Inhibition of DPP4 activity in humans establishes its in vivo role in CXCL10 post‐translational modification: prospective placebo‐controlled clinical studies

• Published in: EMBO molecular medicine Vol. 8; no. 6; pp. 679 - 683
• Main Authors: Decalf, Jérémie, Tarbell, Kristin V, Casrouge, Armanda, Price, Jeffrey D, Linder, Grace, Mottez, Estelle, Sultanik, Philippe, Mallet, Vincent, Pol, Stanislas, Duffy, Darragh, Albert, Matthew L
• Format: Journal Article
• Language: English
• Published: London Nature Publishing Group UK 01.06.2016; Wiley Open Access; John Wiley and Sons Inc; Springer Nature
• Subjects: Chemokine CXCL10 - blood; Chemokine CXCL10 - metabolism; chemokines; clinical study; CXCL10; Dipeptidyl Peptidase 4 - metabolism; Dipeptidyl-Peptidase IV Inhibitors - administration & dosage; DPP4; EMBO23; EMBO28; EMBO31; Healthy Volunteers; Hepatitis C, Chronic - pathology; Humans; Immunology; Life Sciences; Placebos - administration & dosage; post‐translational modifications; Prospective Studies; Protein Processing, Post-Translational; Proteolysis; Sitagliptin Phosphate - administration & dosage; clinical study; DPP4; post‐translational modifications; CXCL10; chemokines
• ISSN: 1757-4676; 1757-4684
• DOI: 10.15252/emmm.201506145

Biochemical experiments, animal models, and observational studies in humans all support a role of dipeptidyl peptidase 4 (DPP4) in the N‐terminal truncation of CXCL10, which results in the generation of an antagonist form of the chemokine that limits T‐cell and NK cell migration.
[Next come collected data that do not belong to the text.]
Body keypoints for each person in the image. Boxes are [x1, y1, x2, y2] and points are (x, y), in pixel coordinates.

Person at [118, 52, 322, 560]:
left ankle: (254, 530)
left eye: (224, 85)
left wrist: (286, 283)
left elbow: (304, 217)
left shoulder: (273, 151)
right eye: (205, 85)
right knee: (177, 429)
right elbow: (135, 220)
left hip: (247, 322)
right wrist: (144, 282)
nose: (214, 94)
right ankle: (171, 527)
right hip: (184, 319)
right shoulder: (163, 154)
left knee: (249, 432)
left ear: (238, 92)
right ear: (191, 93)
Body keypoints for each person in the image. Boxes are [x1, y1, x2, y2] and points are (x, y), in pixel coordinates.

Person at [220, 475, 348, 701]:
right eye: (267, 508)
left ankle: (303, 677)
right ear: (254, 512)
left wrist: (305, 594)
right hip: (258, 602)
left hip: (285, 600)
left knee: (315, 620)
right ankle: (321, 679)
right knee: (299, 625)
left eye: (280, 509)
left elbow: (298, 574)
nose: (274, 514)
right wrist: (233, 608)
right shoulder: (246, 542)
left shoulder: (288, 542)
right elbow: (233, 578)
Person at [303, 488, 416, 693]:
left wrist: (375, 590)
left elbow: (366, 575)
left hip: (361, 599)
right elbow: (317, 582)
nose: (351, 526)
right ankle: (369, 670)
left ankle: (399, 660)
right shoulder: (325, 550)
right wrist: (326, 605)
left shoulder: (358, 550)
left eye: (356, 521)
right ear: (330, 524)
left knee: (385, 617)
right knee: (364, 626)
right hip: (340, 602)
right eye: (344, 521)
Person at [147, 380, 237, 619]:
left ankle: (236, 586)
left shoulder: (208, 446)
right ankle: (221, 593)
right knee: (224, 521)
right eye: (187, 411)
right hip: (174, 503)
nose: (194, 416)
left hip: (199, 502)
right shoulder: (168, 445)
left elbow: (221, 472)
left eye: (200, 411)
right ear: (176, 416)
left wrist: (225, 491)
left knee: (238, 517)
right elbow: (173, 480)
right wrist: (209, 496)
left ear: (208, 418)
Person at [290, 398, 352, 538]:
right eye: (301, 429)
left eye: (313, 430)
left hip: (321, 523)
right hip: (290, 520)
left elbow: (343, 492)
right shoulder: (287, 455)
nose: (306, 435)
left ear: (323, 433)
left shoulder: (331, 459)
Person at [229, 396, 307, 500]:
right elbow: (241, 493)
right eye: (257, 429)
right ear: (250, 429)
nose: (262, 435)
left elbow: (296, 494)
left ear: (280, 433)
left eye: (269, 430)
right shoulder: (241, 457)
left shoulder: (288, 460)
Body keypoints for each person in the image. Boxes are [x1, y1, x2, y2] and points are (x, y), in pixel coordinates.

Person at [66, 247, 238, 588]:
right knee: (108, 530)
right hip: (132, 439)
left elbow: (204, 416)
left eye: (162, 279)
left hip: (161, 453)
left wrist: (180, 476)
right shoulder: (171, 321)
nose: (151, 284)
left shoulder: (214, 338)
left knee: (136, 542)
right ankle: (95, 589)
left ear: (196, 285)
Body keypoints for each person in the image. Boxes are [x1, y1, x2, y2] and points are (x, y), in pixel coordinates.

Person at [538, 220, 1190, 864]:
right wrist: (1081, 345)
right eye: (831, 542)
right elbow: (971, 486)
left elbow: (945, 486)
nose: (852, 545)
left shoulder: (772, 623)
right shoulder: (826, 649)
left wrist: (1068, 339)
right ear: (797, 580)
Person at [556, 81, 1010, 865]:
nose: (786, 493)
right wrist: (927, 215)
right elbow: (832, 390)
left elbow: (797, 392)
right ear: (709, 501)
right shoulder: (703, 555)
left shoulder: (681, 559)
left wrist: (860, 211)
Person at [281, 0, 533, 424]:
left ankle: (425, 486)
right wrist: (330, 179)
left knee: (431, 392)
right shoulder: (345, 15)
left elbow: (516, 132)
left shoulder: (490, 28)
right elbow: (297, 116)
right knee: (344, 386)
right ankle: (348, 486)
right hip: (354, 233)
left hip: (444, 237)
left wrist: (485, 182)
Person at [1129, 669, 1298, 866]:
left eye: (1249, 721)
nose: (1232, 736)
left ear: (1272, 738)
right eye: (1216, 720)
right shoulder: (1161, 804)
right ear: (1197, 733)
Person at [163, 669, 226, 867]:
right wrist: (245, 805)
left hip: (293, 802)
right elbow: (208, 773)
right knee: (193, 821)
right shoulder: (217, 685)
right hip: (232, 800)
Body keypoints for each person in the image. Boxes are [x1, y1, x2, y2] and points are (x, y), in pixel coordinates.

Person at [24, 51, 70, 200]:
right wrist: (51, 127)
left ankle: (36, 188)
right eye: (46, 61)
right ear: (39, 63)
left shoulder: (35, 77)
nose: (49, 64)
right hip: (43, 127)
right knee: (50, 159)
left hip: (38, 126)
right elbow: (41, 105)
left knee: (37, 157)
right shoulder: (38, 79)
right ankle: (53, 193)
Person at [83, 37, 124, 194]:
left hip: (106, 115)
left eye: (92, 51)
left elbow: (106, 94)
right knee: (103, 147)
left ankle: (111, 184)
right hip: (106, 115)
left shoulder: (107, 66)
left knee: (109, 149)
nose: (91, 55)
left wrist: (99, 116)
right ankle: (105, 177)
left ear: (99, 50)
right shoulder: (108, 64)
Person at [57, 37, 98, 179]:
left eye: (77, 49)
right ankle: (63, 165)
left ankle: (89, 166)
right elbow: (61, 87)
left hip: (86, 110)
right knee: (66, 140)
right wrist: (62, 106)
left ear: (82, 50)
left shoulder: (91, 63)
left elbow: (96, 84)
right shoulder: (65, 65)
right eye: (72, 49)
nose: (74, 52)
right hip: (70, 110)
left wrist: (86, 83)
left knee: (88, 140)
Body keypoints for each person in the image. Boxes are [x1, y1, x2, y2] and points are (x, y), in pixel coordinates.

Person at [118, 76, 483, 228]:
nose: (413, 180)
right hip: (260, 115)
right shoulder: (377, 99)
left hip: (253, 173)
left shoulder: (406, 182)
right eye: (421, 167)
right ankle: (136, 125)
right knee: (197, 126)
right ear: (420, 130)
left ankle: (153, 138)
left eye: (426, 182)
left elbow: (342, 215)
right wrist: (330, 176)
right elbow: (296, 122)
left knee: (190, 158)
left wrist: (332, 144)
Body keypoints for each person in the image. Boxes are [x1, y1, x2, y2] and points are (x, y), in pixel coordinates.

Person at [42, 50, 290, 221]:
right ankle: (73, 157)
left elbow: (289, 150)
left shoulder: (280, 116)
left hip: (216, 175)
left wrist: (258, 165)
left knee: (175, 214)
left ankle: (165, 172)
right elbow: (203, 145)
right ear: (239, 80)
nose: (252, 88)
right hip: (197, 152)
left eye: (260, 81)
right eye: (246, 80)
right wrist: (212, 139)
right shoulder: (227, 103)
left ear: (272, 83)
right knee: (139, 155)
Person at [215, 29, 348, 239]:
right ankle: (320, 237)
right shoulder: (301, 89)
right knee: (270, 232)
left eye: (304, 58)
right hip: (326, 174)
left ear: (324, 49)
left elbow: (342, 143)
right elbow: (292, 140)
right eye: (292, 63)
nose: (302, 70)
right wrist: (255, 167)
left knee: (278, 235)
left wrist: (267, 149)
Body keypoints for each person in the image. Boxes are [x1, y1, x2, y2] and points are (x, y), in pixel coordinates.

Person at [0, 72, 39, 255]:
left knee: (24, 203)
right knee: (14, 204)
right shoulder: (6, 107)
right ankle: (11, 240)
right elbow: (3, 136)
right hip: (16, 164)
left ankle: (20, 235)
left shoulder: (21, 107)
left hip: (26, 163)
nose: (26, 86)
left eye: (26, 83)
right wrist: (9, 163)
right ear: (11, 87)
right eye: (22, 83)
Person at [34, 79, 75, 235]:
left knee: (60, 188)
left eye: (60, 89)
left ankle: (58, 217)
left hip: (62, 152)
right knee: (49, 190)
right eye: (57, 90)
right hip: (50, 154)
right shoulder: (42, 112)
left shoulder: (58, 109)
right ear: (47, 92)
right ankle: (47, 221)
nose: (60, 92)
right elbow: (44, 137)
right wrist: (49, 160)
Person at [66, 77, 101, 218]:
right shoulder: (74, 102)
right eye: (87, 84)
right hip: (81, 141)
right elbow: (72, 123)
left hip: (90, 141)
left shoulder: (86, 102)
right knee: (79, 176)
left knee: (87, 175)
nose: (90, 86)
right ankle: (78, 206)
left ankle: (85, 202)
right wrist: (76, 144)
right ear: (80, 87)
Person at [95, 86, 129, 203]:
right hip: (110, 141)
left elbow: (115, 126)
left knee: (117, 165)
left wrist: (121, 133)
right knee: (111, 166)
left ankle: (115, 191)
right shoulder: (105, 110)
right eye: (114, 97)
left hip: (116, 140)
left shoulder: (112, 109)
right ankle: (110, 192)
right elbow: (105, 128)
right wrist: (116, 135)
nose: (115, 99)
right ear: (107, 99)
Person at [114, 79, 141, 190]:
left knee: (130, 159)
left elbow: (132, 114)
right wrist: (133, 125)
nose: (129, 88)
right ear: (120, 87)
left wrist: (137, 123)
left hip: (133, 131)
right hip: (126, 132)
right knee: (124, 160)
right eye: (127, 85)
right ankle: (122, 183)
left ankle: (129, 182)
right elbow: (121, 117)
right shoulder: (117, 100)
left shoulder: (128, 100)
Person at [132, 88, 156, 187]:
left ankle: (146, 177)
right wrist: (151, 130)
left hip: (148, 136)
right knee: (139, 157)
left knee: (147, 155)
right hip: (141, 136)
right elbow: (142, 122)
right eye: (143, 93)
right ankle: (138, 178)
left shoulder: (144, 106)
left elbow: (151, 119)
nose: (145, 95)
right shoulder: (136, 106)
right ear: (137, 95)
Motivated by the ability to regulate lymphocyte trafficking in vivo , we conducted two prospective clinical trials to test the effects of DPP4 inhibition on CXCL10 processing in healthy donors and in chronic hepatitis C patients, a disease in which DPP4 levels are found to be elevated. Participants were treated daily with 100 mg sitagliptin, a clinically approved DPP4 inhibitor. Plasma samples were analyzed using an ultrasensitive single‐molecule assay (Simoa) to distinguish the full‐length CXCL10 1–77 from the NH 2 ‐truncated CXCL10 3–77 , as compared to the total CXCL10 levels. Sitagliptin treatment resulted in a significant decrease in CXCL10 3–77 concentration, a reciprocal increase in CXCL10 1–77 , with only minimal effects on total levels of the chemokine. These data provide the first direct evidence that in vivo DPP4 inhibition in humans can preserve the bioactive form of CXCL10, offering new therapeutic opportunities for DPP4 inhibitors. Synopsis The N‐terminal truncation of CXCL10 by DPP4 results in the generation of an antagonist form of the chemokine that limits T‐cell and NK cell migration. This study shows for the first time that in vivo DPP4 inhibition in humans can preserve the bioactive form of CXCL10. Sitagliptin, an FDA‐approved DPP4 inhibitor for the treatment of type 2 diabetes, resulted in a decrease in the concentration of antagonist CXCL10 and a reciprocal increase in levels of the agonist form. Sitagliptin was effective in healthy subjects as well as in chronic HCV patients who have elevated levels of DPP4 and CXCL10. These results open new perspectives in the use of DPP4 inhibitors as therapeutic immune modulators. Graphical Abstract The N‐terminal truncation of CXCL10 by DPP4 results in the generation of an antagonist form of the chemokine that limits T‐cell and NK cell migration. This study shows for the first time that in vivo DPP4 inhibition in humans can preserve the bioactive form of CXCL10.